Zu den häufigsten Fehlern gehören:

  • Blindes Vertrauen in den Output. KI erfindet gelegentlich Dinge („Halluzinationen“) – generiert Informationen, die glaubwürdig klingen, aber falsch sind. Überprüfen Sie immer Fakten, Zahlen, Namen und Zitate.

  • Zu allgemeine Prompts. Je konkreter das Briefing, desto besser das Ergebnis.

  • Verwendung ohne Kontext. KI weiß nichts über Ihr Unternehmen, bis Sie es ihr mitteilen. Erstellen Sie einen kurzen „Brief“ über Ihr Unternehmen und fügen Sie ihn in die Prompts ein.

  • Kopieren ohne Anpassung. KI-Ausgaben haben typischerweise einen „glatten“ Stil. Passen Sie den Text immer Ihrer eigenen Stimme an.

  • Keine Schulung des Teams. Wenn Sie Mitarbeiter haben, geben Sie ihnen Grundregeln, was sie in die KI eingeben dürfen und was nicht.

Wie KI in die umfassendere Geschäftsentwicklung passt

KI ist ein Werkzeug, keine Strategie.

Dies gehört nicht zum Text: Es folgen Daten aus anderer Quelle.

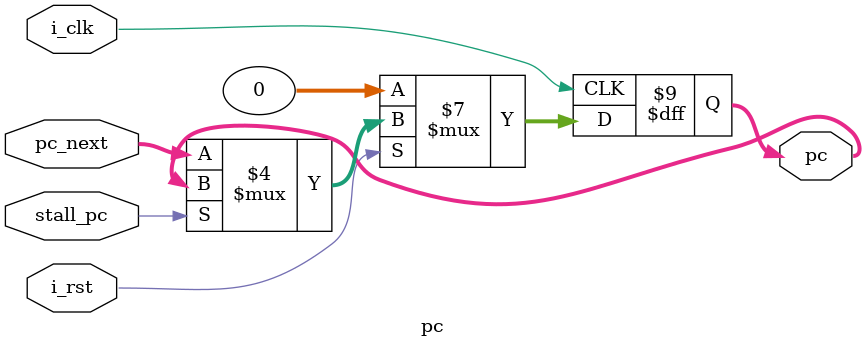
<source format=sv>
module pc(
    input 	logic  i_clk, i_rst, stall_pc,
    input 	logic [31:0] pc_next,
    output 	logic [31:0] pc
);

    always @(posedge i_clk)
    begin
		if (!i_rst) begin
        // Nếu tín hiệu reset không hoạt động (active low), đặt pc_addr về 0
			pc <= 32'b0;
			end
        else if (stall_pc) begin
            pc <= pc;
        end 
        else begin  
        // Nếu không reset, cập nhật pc_addr với giá trị nxt_pc
			pc <= pc_next;
		end
    end
endmodule : pc


</source>
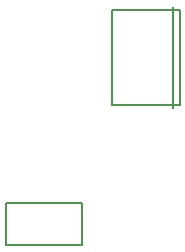
<source format=gbr>
%TF.GenerationSoftware,Altium Limited,Altium Designer,24.6.1 (21)*%
G04 Layer_Color=8388736*
%FSLAX45Y45*%
%MOMM*%
%TF.SameCoordinates,4B1D9C49-5ED8-45E5-B71D-261F0C762659*%
%TF.FilePolarity,Positive*%
%TF.FileFunction,Other,Top_3D_Body*%
%TF.Part,Single*%
G01*
G75*
%TA.AperFunction,NonConductor*%
%ADD49C,0.20000*%
D49*
X11046000Y7625500D02*
Y8434500D01*
X11619000D01*
Y7625500D02*
Y8434500D01*
X11046000Y7625500D02*
X11619000D01*
X11561000Y7600000D02*
Y8460000D01*
X10145750Y6795750D02*
X10796250D01*
X10145750Y6445250D02*
Y6795750D01*
Y6445250D02*
X10796250D01*
Y6795750D01*
%TF.MD5,6f56d13f29a6d4aae7735858d4de354f*%
M02*

</source>
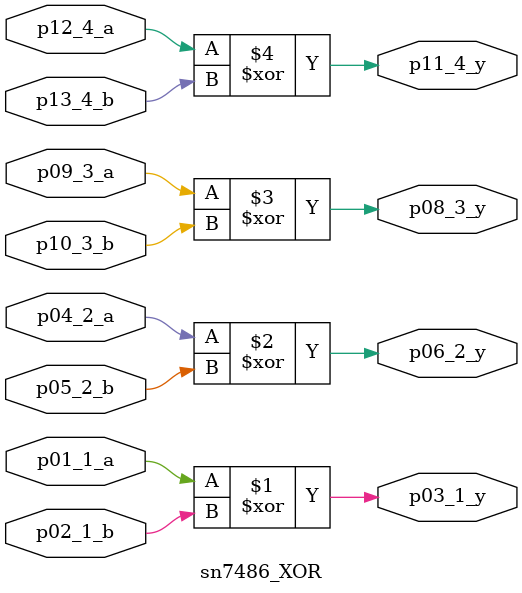
<source format=v>

module sn7474_DFF(
    input p01_1_clr_n,
    input p02_1_d,
    input p03_1_clk,
    input p04_1_pre_n,
    output reg p05_1_q,
    output reg p06_1_q_n,
    output reg p08_2_q_n,
    output reg p09_2_q,
    input p10_2_pre_n,
    input p11_2_clk,
    input p12_2_d,
    input p13_2_clr_n
);
    always @ (posedge p03_1_clk or negedge p01_1_clr_n or negedge p04_1_pre_n) begin
        if(!p01_1_clr_n) begin
            p05_1_q <= 0;
            p06_1_q_n <= 1;
        end else if (!p04_1_pre_n) begin
            p05_1_q <= 1;
            p06_1_q_n <= 0;
        end else begin
            p05_1_q <= p02_1_d;
            p06_1_q_n <= ~p02_1_d;
        end 
    end

    always @ (posedge p11_2_clk or negedge p13_2_clr_n or negedge p10_2_pre_n) begin
        if(!p13_2_clr_n) begin
            p09_2_q <= 0;
            p08_2_q_n <= 1;
        end else if (!p10_2_pre_n) begin
            p09_2_q <= 1;
            p08_2_q_n <= 0;
        end else begin
            p09_2_q <= p12_2_d;
            p08_2_q_n <= ~p12_2_d;
        end 
    end
endmodule

module sn7408_AND(
    input p01_1_a,
    input p02_1_b,
    output p03_1_y,
    input p04_2_a,
    input p05_2_b,
    output p06_2_y,
    output p08_3_y,
    input p09_3_a,
    input p10_3_b,
    output p11_4_y,
    input p12_4_a,
    input p13_4_b
);
    assign p03_1_y = p01_1_a & p02_1_b;
    assign p06_2_y = p04_2_a & p05_2_b;
    assign p08_3_y = p09_3_a & p10_3_b;
    assign p11_4_y = p12_4_a & p13_4_b;
endmodule

module sn7432_OR(
    input p01_1_a,
    input p02_1_b,
    output p03_1_y,
    input p04_2_a,
    input p05_2_b,
    output p06_2_y,
    output p08_3_y,
    input p09_3_a,
    input p10_3_b,
    output p11_4_y,
    input p12_4_a,
    input p13_4_b
);
    assign p03_1_y = p01_1_a | p02_1_b;
    assign p06_2_y = p04_2_a | p05_2_b;
    assign p08_3_y = p09_3_a | p10_3_b;
    assign p11_4_y = p12_4_a | p13_4_b;
endmodule

module sn74153_MUX(

);

endmodule

module sn7404_NOT(
    input p01_1_a,
    output p02_1_y,
    input p03_2_a,
    output p04_2_y,
    input p05_3_a,
    output p06_3_y,
    output p08_4_y,
    input p09_4_a,
    output p10_5_y,
    input p11_5_a,
    output p12_6_y,
    input p13_6_a
);
    assign p02_1_y = ~p01_1_a;
    assign p04_2_y = ~p03_2_a;
    assign p06_3_y = ~p05_3_a;
    assign p08_4_y = ~p09_4_a;
    assign p10_5_y = ~p11_5_a;
    assign p12_6_y = ~p13_6_a;
endmodule

module sn7410_NAND(
    input p01_1_a,
    input p02_1_b,
    input p03_2_a,
    input p04_2_b,
    input p05_2_c,
    output p06_2_y,
    output p08_3_y,
    input p09_3_a,
    input p10_3_b,
    input p11_3_c,
    output p12_1_y,
    input p13_1_c
);
    assign p12_1_y = ~(p01_1_a & p02_1_b & p13_1_c);
    assign p06_2_y = ~(p03_2_a & p04_2_b & p05_2_c);
    assign p08_3_y = ~(p09_3_a & p10_3_b & p11_3_c);
endmodule

module sn7486_XOR(
    input p01_1_a,
    input p02_1_b,
    output p03_1_y,
    input p04_2_a,
    input p05_2_b,
    output p06_2_y,
    output p08_3_y,
    input p09_3_a,
    input p10_3_b,
    output p11_4_y,
    input p12_4_a,
    input p13_4_b
);
    assign p03_1_y = p01_1_a ^ p02_1_b;
    assign p06_2_y = p04_2_a ^ p05_2_b;
    assign p08_3_y = p09_3_a ^ p10_3_b;
    assign p11_4_y = p12_4_a ^ p13_4_b;
endmodule
</source>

Der größte Nutzen entsteht, wenn Sie es für Aufgaben verwenden, die Sie im Wesentlichen ausbremsen – in der Kundenarbeit, Angebotsentwicklung, Finanzverwaltung. Bevor Sie KI im gesamten Unternehmen skalieren, sollten Sie klären, wohin Sie eigentlich wollen: Welche Prozesse möchten Sie beschleunigen, wo verlieren Sie die meiste Zeit und was ist Ihr Wettbewerbsvorteil, den KI nicht ersetzen, sondern unterstützen soll.

Fazit

Mit KI im Business loszulegen, ist kein Projekt für Monate. Sie können es an einem Nachmittag schaffen: Wählen Sie ein Tool, lernen Sie, spezifische Prompts zu schreiben, testen Sie fünf Aufgaben aus dieser Anleitung und bauen Sie Schritt für Schritt eine Prompt-Bibliothek auf. Der Schlüssel zum Erfolg ist nicht das neueste Tool, sondern die wiederholte, kleine Verbesserung, wie Sie Tag für Tag arbeiten.